Non è questa la sede per ripercorrere tutti i disastri di politica estera che sono derivati dall’arroganza degli Stati Uniti nei confronti della Russia, ma è sufficiente citare una breve e parziale cronologia degli eventi chiave. Nel 1999, la NATO ha bombardato Belgrado per 78 giorni con l’obiettivo di spezzare la Serbia e far nascere un Kosovo indipendente, che oggi ospita un’importante base NATO nei Balcani. Nel 2002, gli Stati Uniti si sono ritirati unilateralmente dal Trattato sui missili anti-balistici, nonostante le forti obiezioni della Russia. Nel 2003, gli Stati Uniti e gli alleati della NATO hanno ripudiato il Consiglio di Sicurezza delle Nazioni Unite entrando in guerra in Iraq con falsi pretesti. Nel 2004, gli Stati Uniti hanno proseguito con l’allargamento della NATO, questa volta agli Stati baltici e ai Paesi della regione del Mar Nero (Bulgaria e Romania) e dei Balcani. Nel 2008, nonostante le pressanti e strenue obiezioni della Russia, gli Stati Uniti si sono impegnati ad espandere la NATO alla Georgia e all’Ucraina.

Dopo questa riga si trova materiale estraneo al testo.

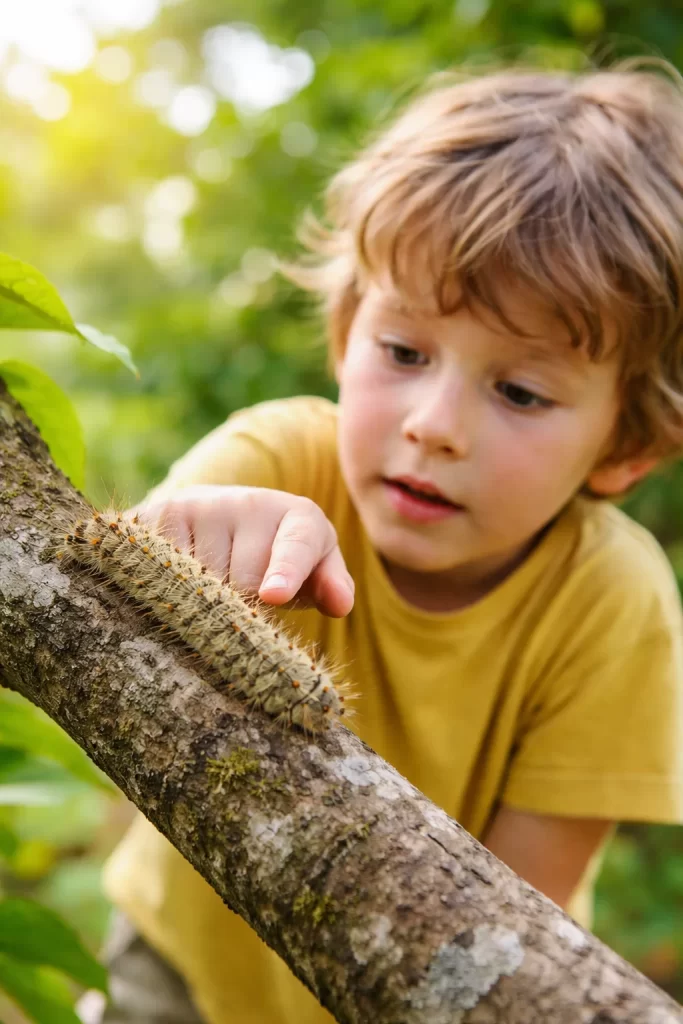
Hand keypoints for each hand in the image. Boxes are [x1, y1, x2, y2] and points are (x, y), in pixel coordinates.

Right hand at [125, 484, 354, 617]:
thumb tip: (341, 604)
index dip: (286, 572)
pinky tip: (178, 576)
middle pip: (245, 581)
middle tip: (243, 595)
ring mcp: (204, 506)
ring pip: (202, 582)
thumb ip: (330, 586)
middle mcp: (253, 502)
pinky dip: (170, 587)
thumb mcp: (314, 571)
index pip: (295, 546)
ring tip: (211, 584)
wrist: (219, 520)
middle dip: (245, 604)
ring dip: (205, 599)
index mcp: (301, 517)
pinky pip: (164, 569)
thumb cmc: (278, 560)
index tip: (274, 594)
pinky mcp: (161, 515)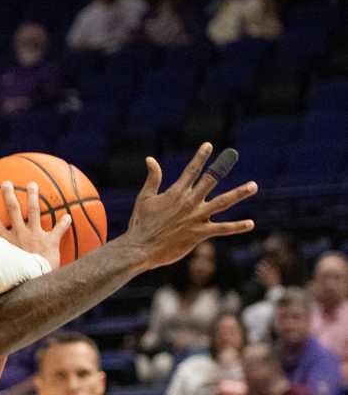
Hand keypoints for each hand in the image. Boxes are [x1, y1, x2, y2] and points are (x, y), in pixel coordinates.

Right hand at [0, 179, 71, 271]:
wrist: (33, 283)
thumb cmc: (16, 279)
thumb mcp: (1, 272)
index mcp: (6, 242)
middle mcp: (19, 235)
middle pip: (13, 210)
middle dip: (9, 195)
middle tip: (6, 183)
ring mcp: (35, 236)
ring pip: (34, 212)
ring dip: (33, 197)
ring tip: (33, 185)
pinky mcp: (50, 242)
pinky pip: (58, 231)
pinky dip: (64, 223)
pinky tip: (68, 216)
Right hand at [123, 145, 255, 270]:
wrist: (141, 248)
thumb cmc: (140, 224)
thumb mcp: (144, 198)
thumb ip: (152, 178)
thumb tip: (150, 159)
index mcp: (176, 192)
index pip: (191, 170)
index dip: (200, 157)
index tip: (209, 145)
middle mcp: (189, 202)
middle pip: (210, 180)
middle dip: (222, 167)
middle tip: (233, 155)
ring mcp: (196, 218)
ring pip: (223, 203)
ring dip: (239, 193)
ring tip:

La statua del democratico Clinton a Pristina capitale del Kosovo. A Kosovo, un paese governato da criminali, contrabbandieri di organi umani, l’America ha costruito la sua più grande base fuori dai sui confini. (AD)

Nel 2011, gli Stati Uniti hanno incaricato la CIA di rovesciare la Siria di Bashar al-Assad, un alleato della Russia. Nel 2011, la NATO ha bombardato la Libia per rovesciare Moammar Gheddafi. Nel 2014, gli Stati Uniti hanno cospirato con le forze nazionaliste ucraine per rovesciare il Presidente dell’Ucraina Viktor Yanukovych. Nel 2015, gli Stati Uniti hanno iniziato a posizionare i missili anti-balistici Aegis nell’Europa orientale (Romania), a breve distanza dalla Russia. Nel 2016-2020, gli Stati Uniti hanno sostenuto l’Ucraina nel minare l’accordo di Minsk II, nonostante il suo sostegno unanime da parte del Consiglio di Sicurezza delle Nazioni Unite. Nel 2021, la nuova Amministrazione Biden ha rifiutato di negoziare con la Russia sulla questione dell’allargamento della NATO all’Ucraina. Nell’aprile 2022, gli Stati Uniti hanno invitato l’Ucraina a ritirarsi dai negoziati di pace con la Russia.

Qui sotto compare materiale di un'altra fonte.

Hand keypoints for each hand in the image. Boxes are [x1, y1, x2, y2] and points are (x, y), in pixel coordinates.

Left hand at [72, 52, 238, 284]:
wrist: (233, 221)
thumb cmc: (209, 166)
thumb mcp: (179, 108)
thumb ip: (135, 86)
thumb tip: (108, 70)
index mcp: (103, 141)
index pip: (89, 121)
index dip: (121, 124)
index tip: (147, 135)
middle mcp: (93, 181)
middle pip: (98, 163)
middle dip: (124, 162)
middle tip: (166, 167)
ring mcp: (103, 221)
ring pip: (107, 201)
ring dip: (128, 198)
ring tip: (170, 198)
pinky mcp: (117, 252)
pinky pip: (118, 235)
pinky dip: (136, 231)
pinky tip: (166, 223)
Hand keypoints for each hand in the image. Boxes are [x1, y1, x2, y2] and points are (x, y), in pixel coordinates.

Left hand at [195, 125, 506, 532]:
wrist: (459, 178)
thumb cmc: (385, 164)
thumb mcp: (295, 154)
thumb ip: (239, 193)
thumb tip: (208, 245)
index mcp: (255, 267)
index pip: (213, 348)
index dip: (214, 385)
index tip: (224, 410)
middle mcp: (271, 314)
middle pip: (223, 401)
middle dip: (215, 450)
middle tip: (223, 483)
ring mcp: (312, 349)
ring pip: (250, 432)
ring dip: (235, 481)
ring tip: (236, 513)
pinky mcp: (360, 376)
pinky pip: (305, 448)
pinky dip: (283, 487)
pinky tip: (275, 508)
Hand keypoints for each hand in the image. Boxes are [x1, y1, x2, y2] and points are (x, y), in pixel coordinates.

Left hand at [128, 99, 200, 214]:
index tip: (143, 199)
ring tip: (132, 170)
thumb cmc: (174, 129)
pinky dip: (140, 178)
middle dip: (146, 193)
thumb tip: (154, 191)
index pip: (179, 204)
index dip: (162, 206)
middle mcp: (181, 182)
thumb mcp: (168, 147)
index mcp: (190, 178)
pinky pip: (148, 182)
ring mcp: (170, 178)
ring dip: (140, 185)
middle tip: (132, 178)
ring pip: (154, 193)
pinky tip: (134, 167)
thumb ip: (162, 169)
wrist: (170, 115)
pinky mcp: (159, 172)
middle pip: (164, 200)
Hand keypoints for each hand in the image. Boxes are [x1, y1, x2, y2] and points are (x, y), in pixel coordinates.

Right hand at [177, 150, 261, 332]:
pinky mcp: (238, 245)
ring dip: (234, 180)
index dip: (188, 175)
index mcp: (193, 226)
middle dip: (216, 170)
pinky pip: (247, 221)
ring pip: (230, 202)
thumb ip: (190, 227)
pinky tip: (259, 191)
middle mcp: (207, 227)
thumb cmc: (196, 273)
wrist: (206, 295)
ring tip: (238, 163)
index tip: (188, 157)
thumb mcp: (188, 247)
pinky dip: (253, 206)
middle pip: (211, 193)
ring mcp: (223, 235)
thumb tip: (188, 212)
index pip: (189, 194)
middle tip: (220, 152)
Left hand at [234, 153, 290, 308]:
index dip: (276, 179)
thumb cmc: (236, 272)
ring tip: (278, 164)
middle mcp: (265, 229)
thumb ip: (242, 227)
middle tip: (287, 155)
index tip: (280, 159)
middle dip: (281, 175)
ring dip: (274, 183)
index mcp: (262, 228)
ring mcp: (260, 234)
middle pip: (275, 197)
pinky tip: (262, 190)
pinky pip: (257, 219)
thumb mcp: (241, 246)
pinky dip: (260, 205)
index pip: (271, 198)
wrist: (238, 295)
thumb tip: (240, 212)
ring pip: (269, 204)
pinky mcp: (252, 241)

Il Presidente democratico Biden con un Presidente criminale kosovaro. Non ho notizie (tempo per cercare) sugli avanzamenti della costruzione della statua di Biden in Kosovo. (AD)

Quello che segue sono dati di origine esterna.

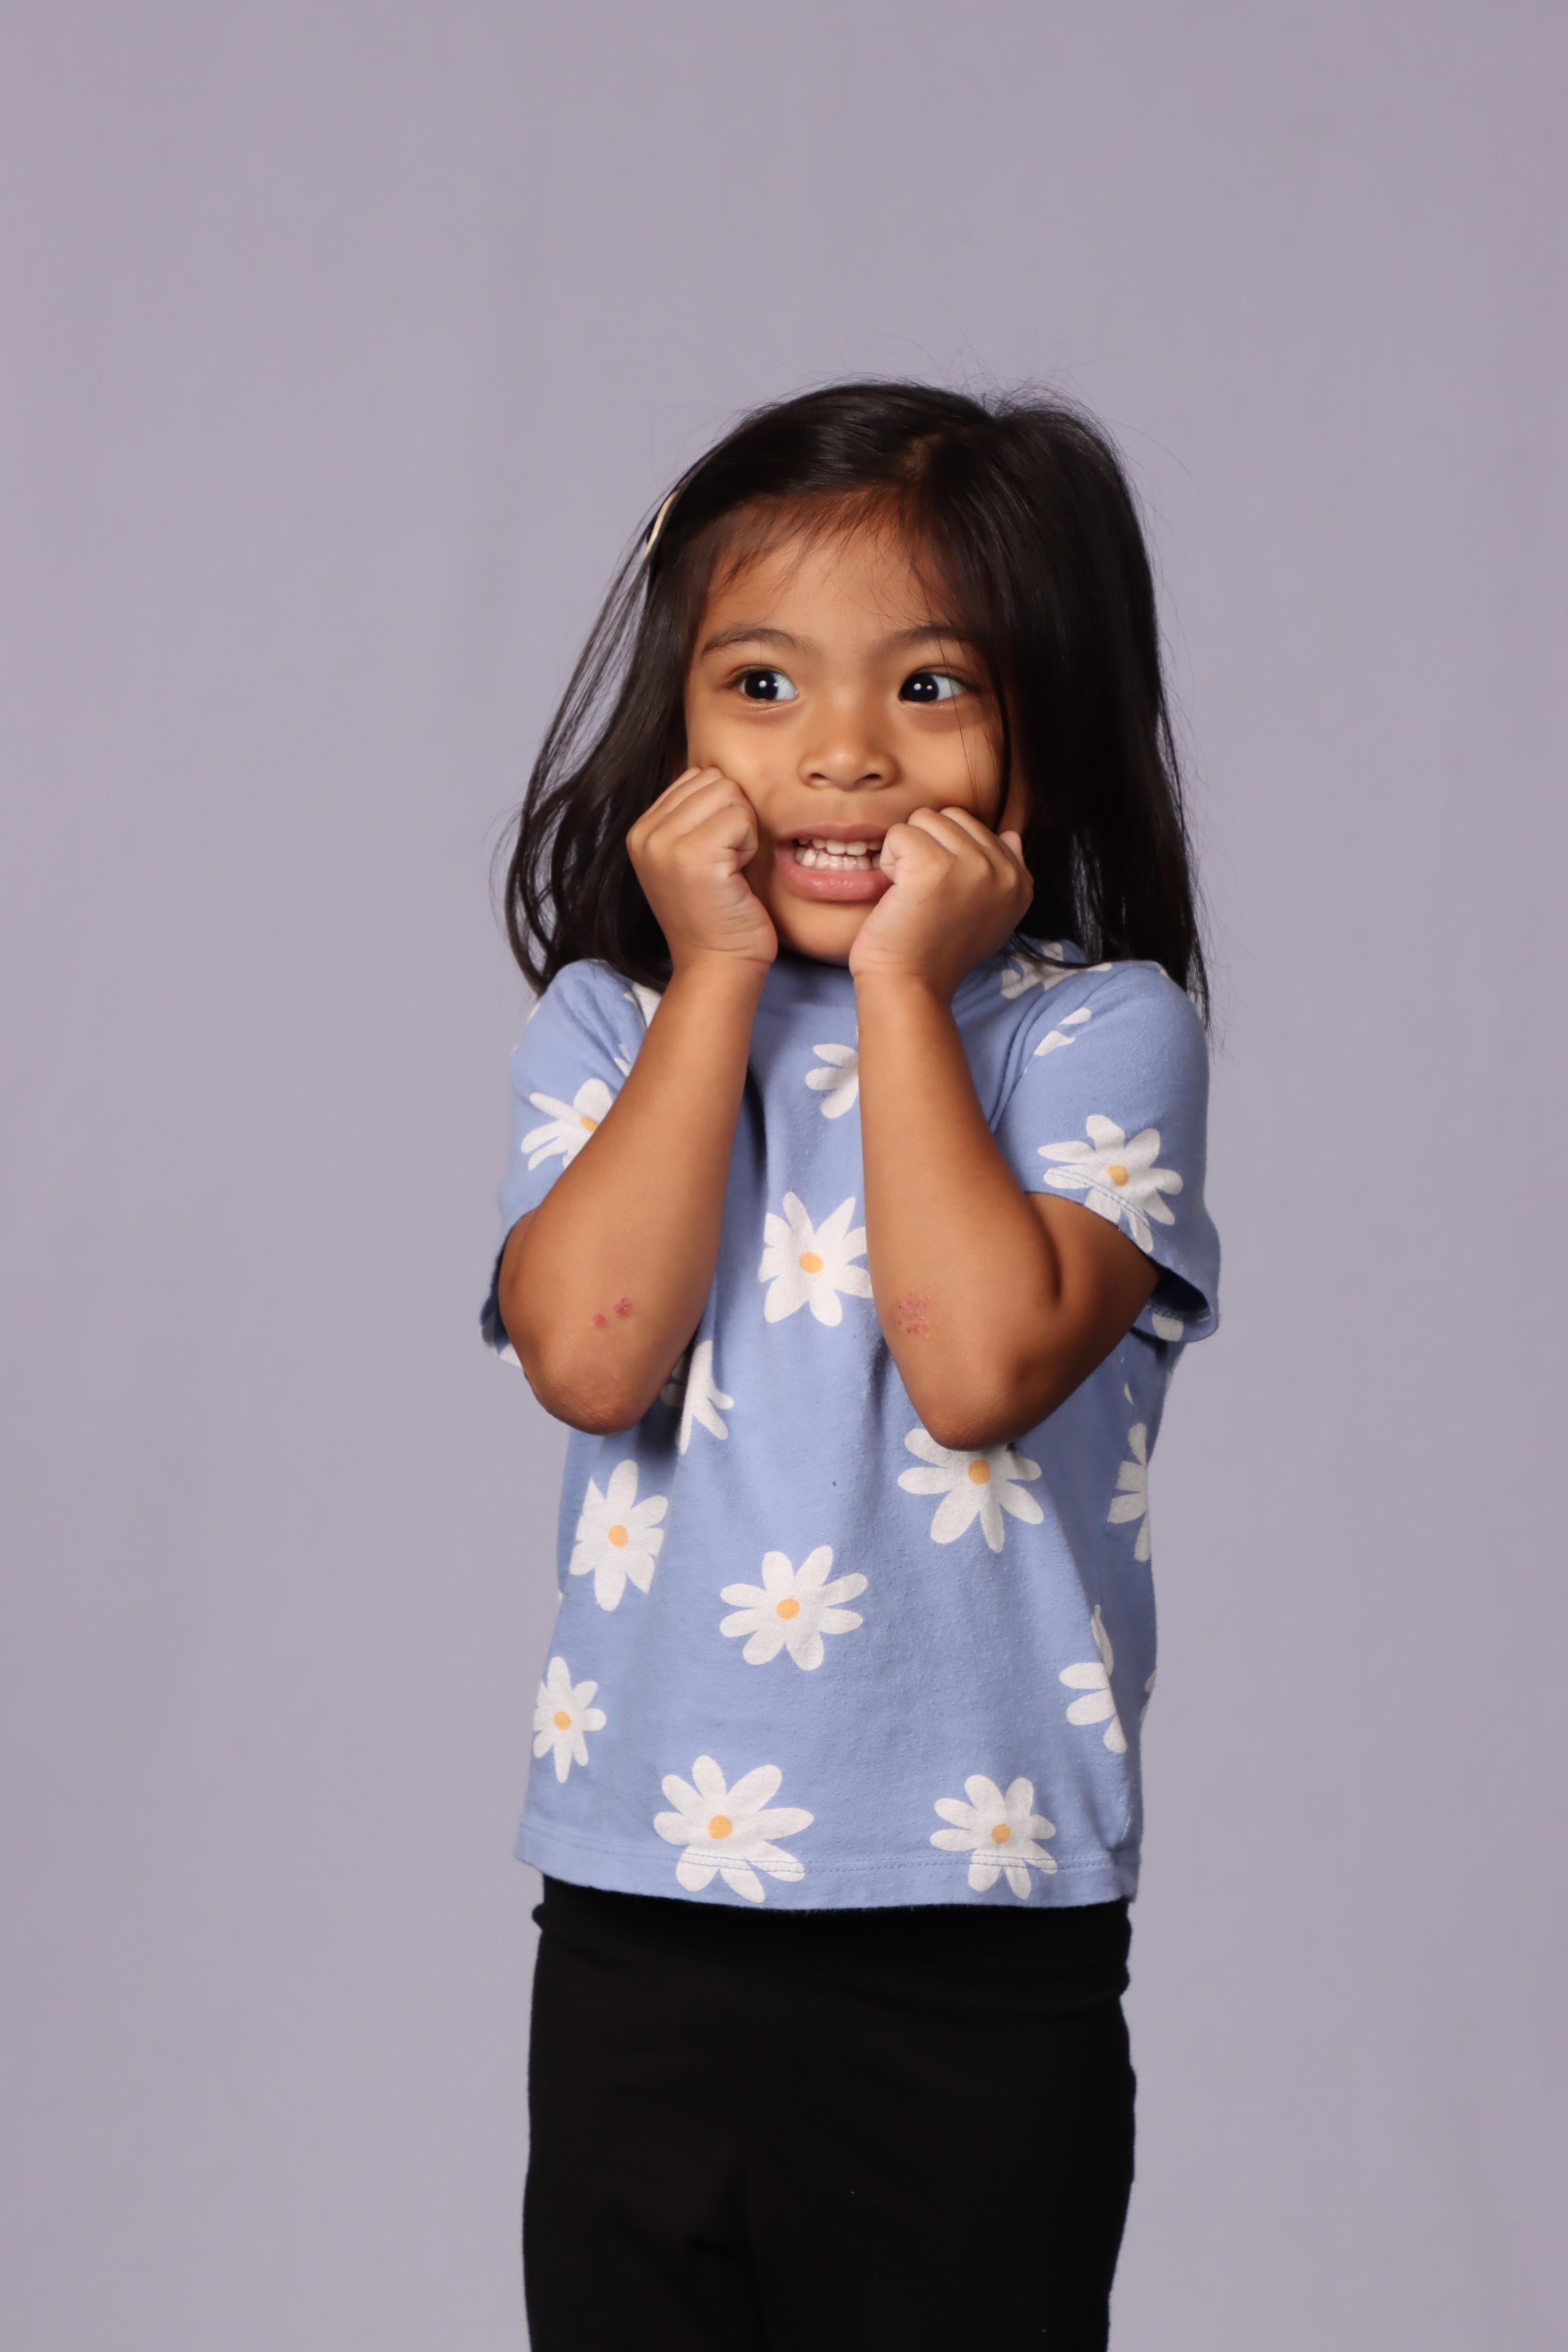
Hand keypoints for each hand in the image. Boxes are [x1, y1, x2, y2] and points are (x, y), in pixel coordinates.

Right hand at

Ripensando agli eventi del 1991-93 e a quelli successivi, è chiaro che gli Stati Uniti erano determinati a dire no alle aspirazioni della Russia di un’integrazione pacifica e reciprocamente rispettosa della Russia e dell’Occidente. La fine del periodo sovietico e l’inizio della Presidenza Eltsin hanno provocato l’ascesa dei neoconservatori (neocons) al potere negli Stati Uniti. I neoconservatori non volevano e non vogliono un rapporto di reciproco rispetto con la Russia. Cercavano e cercano tuttora un mondo unipolare guidato dagli Stati Uniti egemoni, in cui la Russia e altre nazioni saranno sottomesse.

In questo ordine mondiale guidato dagli Stati Uniti, i neoconservatori hanno immaginato che gli Stati Uniti e solo gli Stati Uniti determineranno l’utilizzo del sistema bancario basato sul dollaro, il posizionamento delle basi militari statunitensi all’estero (ben 785, nota di AD), l’estensione dell’appartenenza alla NATO e il dispiegamento dei sistemi missilistici statunitensi, senza alcun veto o voce in capitolo da parte di altri Paesi, inclusa certamente la Russia. Questa politica estera arrogante ha portato a diverse guerre e a una crescente rottura delle relazioni tra il blocco di nazioni guidato dagli Stati Uniti e il resto del mondo. In qualità di consulente per la Russia per due anni, dalla fine del 1991 alla fine del 1993, ho vissuto in prima persona i primi giorni del neoconservatorismo applicato alla Russia, anche se ci sarebbero voluti molti anni di eventi successivi per riconoscere la piena portata della nuova e pericolosa svolta nella politica estera degli Stati Uniti, iniziata all’inizio degli anni Novanta.